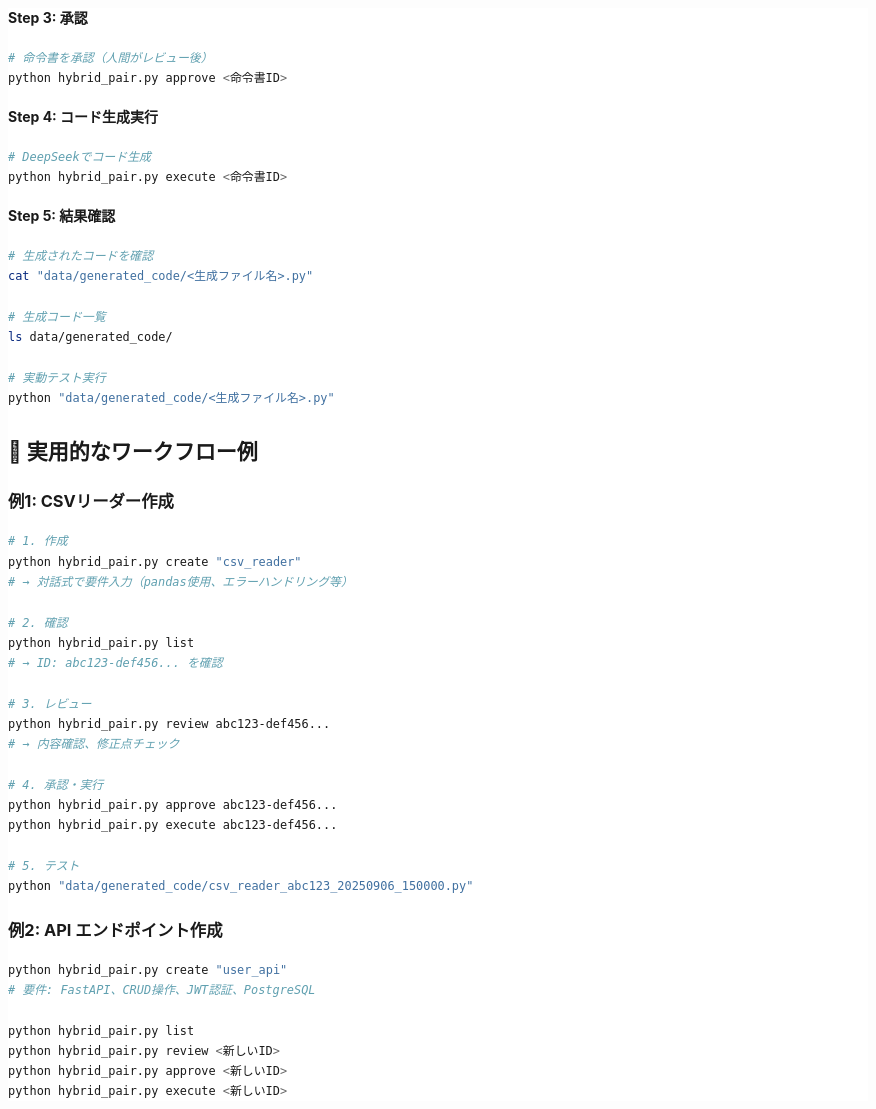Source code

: #### Step 3: 承認
```bash
# 命令書を承認（人間がレビュー後）
python hybrid_pair.py approve <命令書ID>
```

#### Step 4: コード生成実行
```bash
# DeepSeekでコード生成
python hybrid_pair.py execute <命令書ID>
```

#### Step 5: 結果確認
```bash
# 生成されたコードを確認
cat "data/generated_code/<生成ファイル名>.py"

# 生成コード一覧
ls data/generated_code/

# 実動テスト実行
python "data/generated_code/<生成ファイル名>.py"
```

## 🎯 実用的なワークフロー例

### 例1: CSVリーダー作成
```bash
# 1. 作成
python hybrid_pair.py create "csv_reader"
# → 対話式で要件入力（pandas使用、エラーハンドリング等）

# 2. 確認
python hybrid_pair.py list
# → ID: abc123-def456... を確認

# 3. レビュー  
python hybrid_pair.py review abc123-def456...
# → 内容確認、修正点チェック

# 4. 承認・実行
python hybrid_pair.py approve abc123-def456...
python hybrid_pair.py execute abc123-def456...

# 5. テスト
python "data/generated_code/csv_reader_abc123_20250906_150000.py"
```

### 例2: API エンドポイント作成
```bash
python hybrid_pair.py create "user_api"
# 要件: FastAPI、CRUD操作、JWT認証、PostgreSQL

python hybrid_pair.py list
python hybrid_pair.py review <新しいID>
python hybrid_pair.py approve <新しいID>
python hybrid_pair.py execute <新しいID>
```
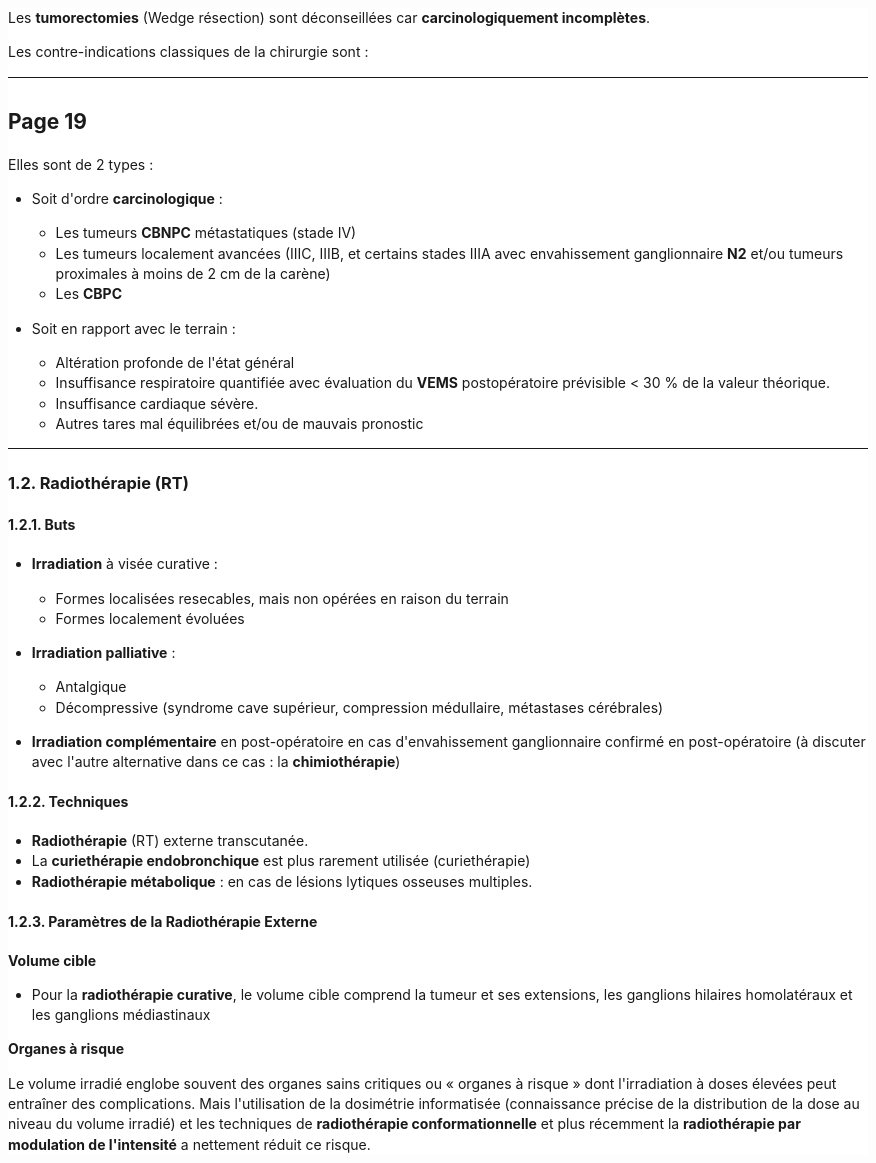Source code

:Les **tumorectomies** (Wedge résection) sont déconseillées car **carcinologiquement incomplètes**.

Les contre-indications classiques de la chirurgie sont :

---

## Page 19

Elles sont de 2 types :

- Soit d'ordre **carcinologique** :
  - Les tumeurs **CBNPC** métastatiques (stade IV)
  - Les tumeurs localement avancées (IIIC, IIIB, et certains stades IIIA avec envahissement ganglionnaire **N2** et/ou tumeurs proximales à moins de 2 cm de la carène)
  - Les **CBPC**

- Soit en rapport avec le terrain :
  - Altération profonde de l'état général
  - Insuffisance respiratoire quantifiée avec évaluation du **VEMS** postopératoire prévisible < 30 % de la valeur théorique.
  - Insuffisance cardiaque sévère.
  - Autres tares mal équilibrées et/ou de mauvais pronostic

---

### 1.2. Radiothérapie (RT)

#### 1.2.1. Buts

- **Irradiation** à visée curative :
  - Formes localisées resecables, mais non opérées en raison du terrain
  - Formes localement évoluées

- **Irradiation palliative** :
  - Antalgique
  - Décompressive (syndrome cave supérieur, compression médullaire, métastases cérébrales)

- **Irradiation complémentaire** en post-opératoire en cas d'envahissement ganglionnaire confirmé en post-opératoire (à discuter avec l'autre alternative dans ce cas : la **chimiothérapie**)

#### 1.2.2. Techniques

- **Radiothérapie** (RT) externe transcutanée.
- La **curiethérapie endobronchique** est plus rarement utilisée (curiethérapie)
- **Radiothérapie métabolique** : en cas de lésions lytiques osseuses multiples.

#### 1.2.3. Paramètres de la Radiothérapie Externe

**Volume cible**

- Pour la **radiothérapie curative**, le volume cible comprend la tumeur et ses extensions, les ganglions hilaires homolatéraux et les ganglions médiastinaux

**Organes à risque**

Le volume irradié englobe souvent des organes sains critiques ou « organes à risque » dont l'irradiation à doses élevées peut entraîner des complications. Mais l'utilisation de la dosimétrie informatisée (connaissance précise de la distribution de la dose au niveau du volume irradié) et les techniques de **radiothérapie conformationnelle** et plus récemment la **radiothérapie par modulation de l'intensité** a nettement réduit ce risque.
....
# What to work on
Every line above in which the word "envahissement" occurs needs to be copied.

# Exercise output
  - Les tumeurs localement avancées (IIIC, IIIB, et certains stades IIIA avec envahissement ganglionnaire **N2** et/ou tumeurs proximales à moins de 2 cm de la carène)
- **Irradiation complémentaire** en post-opératoire en cas d'envahissement ganglionnaire confirmé en post-opératoire (à discuter avec l'autre alternative dans ce cas : la **chimiothérapie**)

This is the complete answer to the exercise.